Amtrak’s Northeast Corridor is the most heavily used passenger rail corridor in the United States, extending from Washington, DC, to Boston, MA, serving more than 100 million passengers per year operating at speeds up to 150 MPH. Today, Amtrak’s centralized monitoring and control is conducted from facilities located in Philadelphia, New York, and Boston, respectively, controlling the southern, central, and northern territories of the corridor. Amtrak engaged Ross & Baruzzini to conduct a comprehensive study of both the traffic control systems and their larger control center facilities in use today and uncovered ways to improve operations, enhance security, and reduce maintenance costs.
Ross & Baruzzini conducted extensive interviews with Amtrak employees responsible for operations, security, maintenance, and management of the agency’s systems to determine needs for new system functionality and operational improvements. Departments interviewed included C&S, Electric Traction, Transportation, Rules, Information Technology, Maintenance, and the CETC program staff. From these investigations, Ross & Baruzzini developed a list of the functionality of the new CETC.
We also evaluated alternative control center sites and developed backup plans to use in the event of an emergency requiring evacuation of the primary site – the result of which was moving the Philadelphia control center to an Amtrak facility in Wilmington.

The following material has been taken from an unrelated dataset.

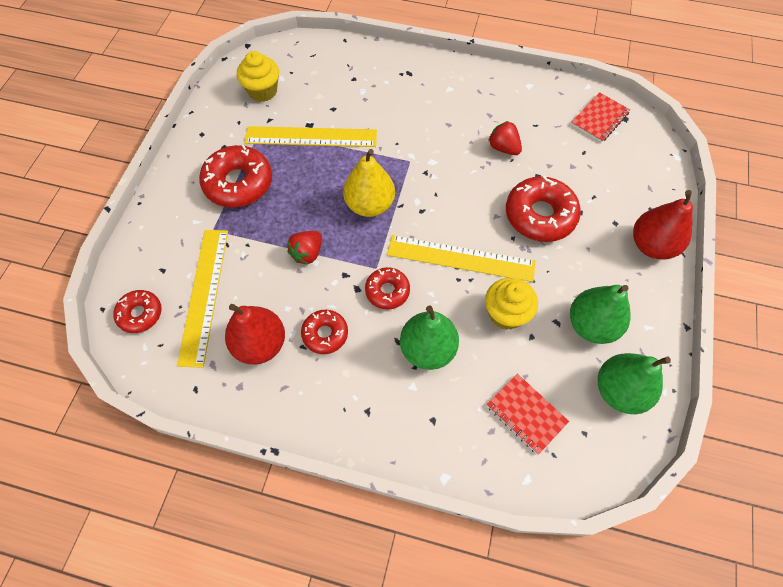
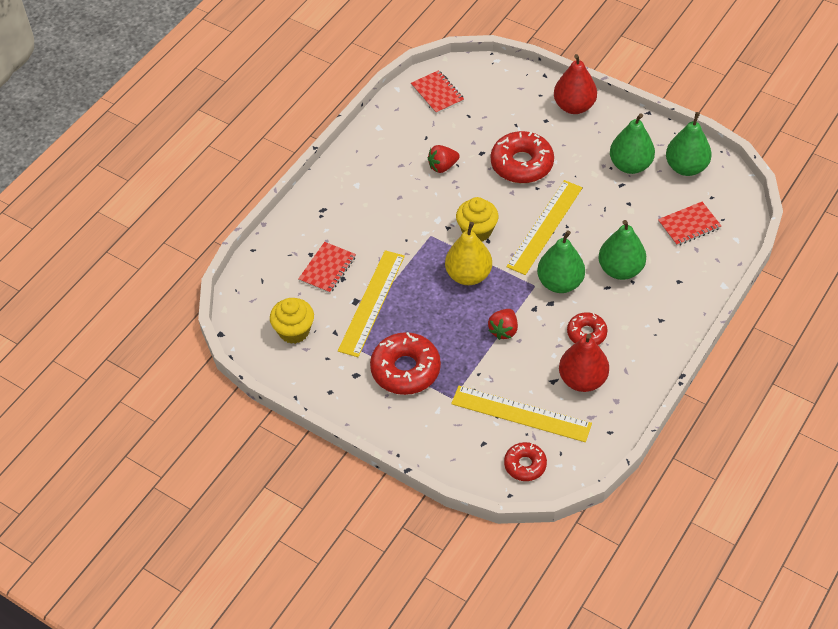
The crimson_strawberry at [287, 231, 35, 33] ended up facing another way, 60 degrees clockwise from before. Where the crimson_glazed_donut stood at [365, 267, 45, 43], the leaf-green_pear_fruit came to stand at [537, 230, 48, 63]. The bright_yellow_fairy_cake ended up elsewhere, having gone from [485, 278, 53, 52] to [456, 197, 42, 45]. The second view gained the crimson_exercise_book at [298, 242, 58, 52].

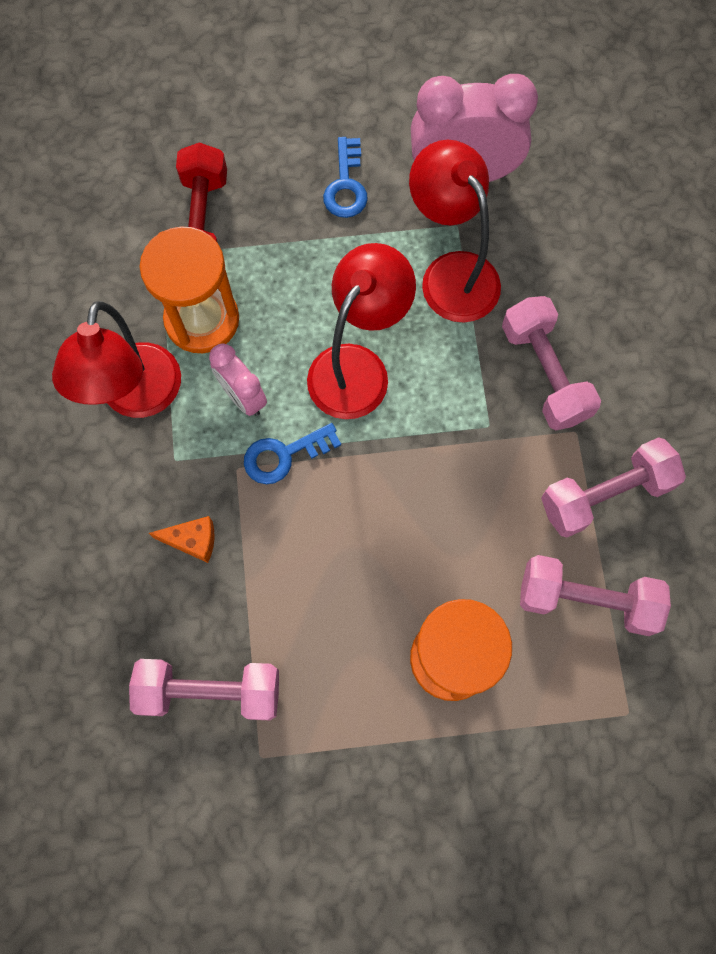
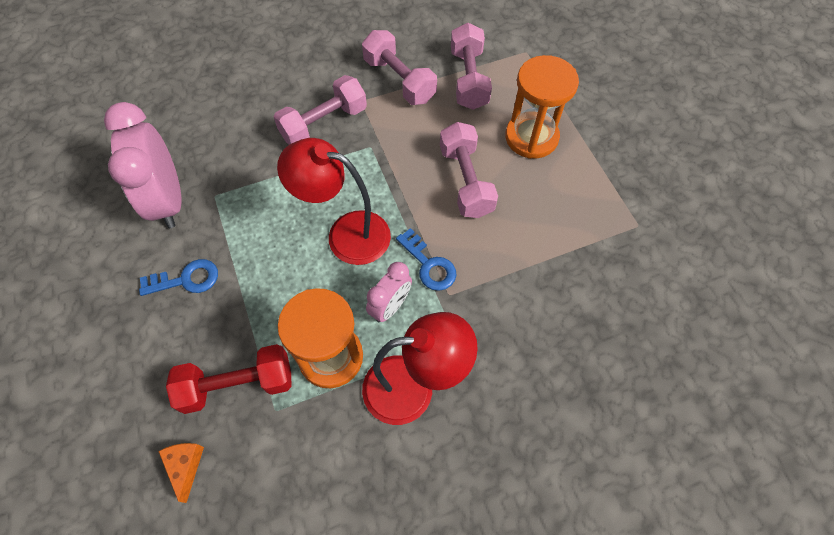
The second view lost the crimson_reading_lamp at [409, 140, 92, 183]. The orange-coloured_cheese_wedge ended up elsewhere, having gone from [149, 516, 65, 47] to [158, 443, 46, 60]. The rosy_hand_weight ended up elsewhere, having gone from [129, 659, 150, 61] to [440, 122, 58, 96].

Amtrak later extended Ross & Baruzzini’s contract to include the preparation of a technical design specification for a new train control system that will replace the three aging systems currently monitoring and controlling NEC service, supported Amtrak with selecting a supplier for the new CETC, and is now providing technical support during construction, including review of vendor design documentation; responding to technical questions; factory testing, and extensive field testing at Amtrak’s Wilmington facility.